Cisco published its first quarter financial results on Thursday, beating market expectations and issuing strong guidance for the current quarter. The networking giant posted non-GAAP earnings of 76 cents per share on revenue of $11.9 billion, a decline of 9% year over year.
Analysts were expecting earnings of 70 cents per share on revenue of $11.85 billion.
Breaking revenue out by segment, product revenue was down 13% to $8.58 billion, and service revenue was up 2% to $3.34 billion. Product revenue sales from infrastructure platforms, which includes Cisco’s networking and router portfolios, was down 16% to $6.34 billion. Sales of security products grew 6% to $861 million, and sales of applications fell 8% to $1.38 billion for the quarter.
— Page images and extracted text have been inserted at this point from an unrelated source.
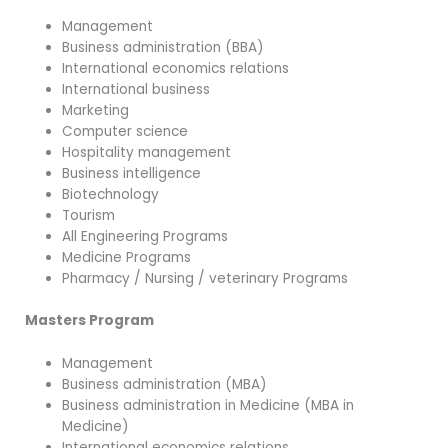
Management
Business administration (BBA)
International economics relations
International business
Marketing
Computer science
Hospitality management
Business intelligence
Biotechnology
Tourism
All Engineering Programs
Medicine Programs
Pharmacy / Nursing / veterinary Programs
Masters Program
Management
Business administration (MBA)
Business administration in Medicine (MBA in
Medicine)
International economics relations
“Our Q1 results reflect good execution with strong margins in a challenging environment,” said Kelly Kramer, CFO of Cisco. “We continued to transform our business through more software offerings and subscriptions, driving 10% year over year growth in remaining performance obligations. We delivered strong growth in operating cash flow and returned $2.3 billion to shareholders.”
In a separate announcement, Cisco revealed that Kramer will retire as CFO in December. Her replacement is Scott Herren, who most recently served as the chief finance officer for Autodesk.
For the second quarter, the company is predicting non-GAAP earnings between 74 cents and 76 cents with revenue ranging from flat to a decline of 2% year-over-year. Wall Street is looking for non-GAAP earnings of 73 cents per share with $11.63 billion in revenue.
Shares of Cisco were up over 8% after hours.